- _Passage for review_

Jentorra is played by Katy O’Brian, who has seen plenty of action in big genre properties (Agents of S.H.I.E.L.D., Black Lightning, The Mandalorian), but who felt like Quantumania was a significant change of pace.
“I haven’t gotten to play very many good guys, so that was a really big plus for me. And I was really excited to play not only a good person, but like a leader,” she says of her Jentorra, who in the comics appeared in Hulk storylines but was reinvented for Ant-Man. “Oftentimes, I’m just a henchman or something. This was kind of a really big part for me because I actually get to be powerful. I get to be strong. I get to be emotional. I get to be all these things that I kind of feel like I am more of in real life than a bad guy.”
Jentorra has become an instant hit among fans, including those who are convinced that Cassie has a crush on Jentorra due to a look the teen gives the warrior. “It’s probably more of a ‘respect’ crush,” O’Brian laughs. “Like, ‘Oh man, that person’s really cool.’ But you see what you wanna see.”
And there are other viewers who are already shipping Jentorra with Valkyrie (while Tessa Thompson’s Thor character is known to be bisexual, Jentorra fans are presumably playing off the fact that O’Brian is married to a woman in real life.)
“I can totally see that,” she says. “And that’s more age-appropriate, in my opinion.”

- _Dataset extract_
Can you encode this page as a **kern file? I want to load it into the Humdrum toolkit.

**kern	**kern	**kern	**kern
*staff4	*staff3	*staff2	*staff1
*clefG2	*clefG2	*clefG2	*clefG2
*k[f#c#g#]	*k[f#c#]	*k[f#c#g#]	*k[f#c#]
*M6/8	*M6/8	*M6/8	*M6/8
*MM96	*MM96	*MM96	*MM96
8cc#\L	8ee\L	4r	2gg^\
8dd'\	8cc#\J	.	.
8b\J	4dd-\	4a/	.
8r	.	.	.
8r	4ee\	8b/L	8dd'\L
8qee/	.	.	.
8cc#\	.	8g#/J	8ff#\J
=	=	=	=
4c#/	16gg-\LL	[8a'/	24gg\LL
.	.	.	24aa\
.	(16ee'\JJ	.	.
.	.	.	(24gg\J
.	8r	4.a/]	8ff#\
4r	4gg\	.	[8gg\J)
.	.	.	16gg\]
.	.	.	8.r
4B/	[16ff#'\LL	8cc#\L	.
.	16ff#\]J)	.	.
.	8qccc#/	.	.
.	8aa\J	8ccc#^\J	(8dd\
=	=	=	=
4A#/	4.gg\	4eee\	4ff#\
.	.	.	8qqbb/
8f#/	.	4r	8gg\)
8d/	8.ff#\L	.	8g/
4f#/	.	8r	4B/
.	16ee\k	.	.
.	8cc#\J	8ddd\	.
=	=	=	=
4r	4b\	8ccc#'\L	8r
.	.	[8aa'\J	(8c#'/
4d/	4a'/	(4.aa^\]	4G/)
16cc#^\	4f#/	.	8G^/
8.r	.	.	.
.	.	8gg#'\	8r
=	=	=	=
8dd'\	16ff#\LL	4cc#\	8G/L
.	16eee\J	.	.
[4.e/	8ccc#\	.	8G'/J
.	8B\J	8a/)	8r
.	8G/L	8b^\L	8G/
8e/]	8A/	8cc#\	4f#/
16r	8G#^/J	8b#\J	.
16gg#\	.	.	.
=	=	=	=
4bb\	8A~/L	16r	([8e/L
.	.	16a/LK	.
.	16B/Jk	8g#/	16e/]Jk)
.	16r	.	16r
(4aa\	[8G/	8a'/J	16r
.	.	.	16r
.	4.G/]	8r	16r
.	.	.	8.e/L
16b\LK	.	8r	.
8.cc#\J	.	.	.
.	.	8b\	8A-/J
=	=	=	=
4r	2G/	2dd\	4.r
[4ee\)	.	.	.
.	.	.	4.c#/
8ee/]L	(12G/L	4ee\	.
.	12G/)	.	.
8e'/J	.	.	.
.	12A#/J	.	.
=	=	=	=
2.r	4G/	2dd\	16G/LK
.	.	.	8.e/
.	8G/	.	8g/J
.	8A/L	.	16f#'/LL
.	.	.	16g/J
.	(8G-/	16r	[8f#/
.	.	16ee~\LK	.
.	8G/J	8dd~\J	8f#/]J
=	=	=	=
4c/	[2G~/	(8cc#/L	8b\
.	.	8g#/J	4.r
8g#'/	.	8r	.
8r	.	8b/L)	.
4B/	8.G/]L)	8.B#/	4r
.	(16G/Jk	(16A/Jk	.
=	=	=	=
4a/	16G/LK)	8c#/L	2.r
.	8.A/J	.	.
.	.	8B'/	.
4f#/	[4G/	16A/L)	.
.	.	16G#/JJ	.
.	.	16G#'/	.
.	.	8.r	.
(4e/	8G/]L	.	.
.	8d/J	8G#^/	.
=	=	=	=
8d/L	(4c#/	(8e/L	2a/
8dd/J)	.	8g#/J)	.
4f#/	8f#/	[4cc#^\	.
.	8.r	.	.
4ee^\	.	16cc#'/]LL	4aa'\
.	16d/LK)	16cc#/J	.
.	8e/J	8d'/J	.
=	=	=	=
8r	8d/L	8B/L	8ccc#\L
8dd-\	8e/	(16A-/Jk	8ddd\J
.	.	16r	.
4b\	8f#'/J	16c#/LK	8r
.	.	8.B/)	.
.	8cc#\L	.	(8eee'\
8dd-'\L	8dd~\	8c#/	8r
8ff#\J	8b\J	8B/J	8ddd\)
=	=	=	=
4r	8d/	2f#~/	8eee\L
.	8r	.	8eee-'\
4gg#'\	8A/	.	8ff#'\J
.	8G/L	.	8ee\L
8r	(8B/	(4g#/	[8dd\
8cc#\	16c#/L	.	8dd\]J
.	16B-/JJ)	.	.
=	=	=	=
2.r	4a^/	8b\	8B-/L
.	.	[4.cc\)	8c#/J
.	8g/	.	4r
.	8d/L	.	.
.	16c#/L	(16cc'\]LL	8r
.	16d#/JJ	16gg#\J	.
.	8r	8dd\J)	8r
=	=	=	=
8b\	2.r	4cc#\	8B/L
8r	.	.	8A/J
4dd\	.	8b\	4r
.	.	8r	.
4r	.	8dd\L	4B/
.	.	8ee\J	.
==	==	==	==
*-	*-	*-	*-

- _Tasks for this exercise_
a: According to the Jentorra passage, which character are some viewers already shipping Jentorra with?
b: Print the Jentorra passage between "Jentorra is played" and "change of pace.", inclusive.
The rows have nothing to do with the Jentorra passage.

- _Task responses_
a: Valkyrie.

b:
Jentorra is played by Katy O’Brian, who has seen plenty of action in big genre properties (Agents of S.H.I.E.L.D., Black Lightning, The Mandalorian), but who felt like Quantumania was a significant change of pace.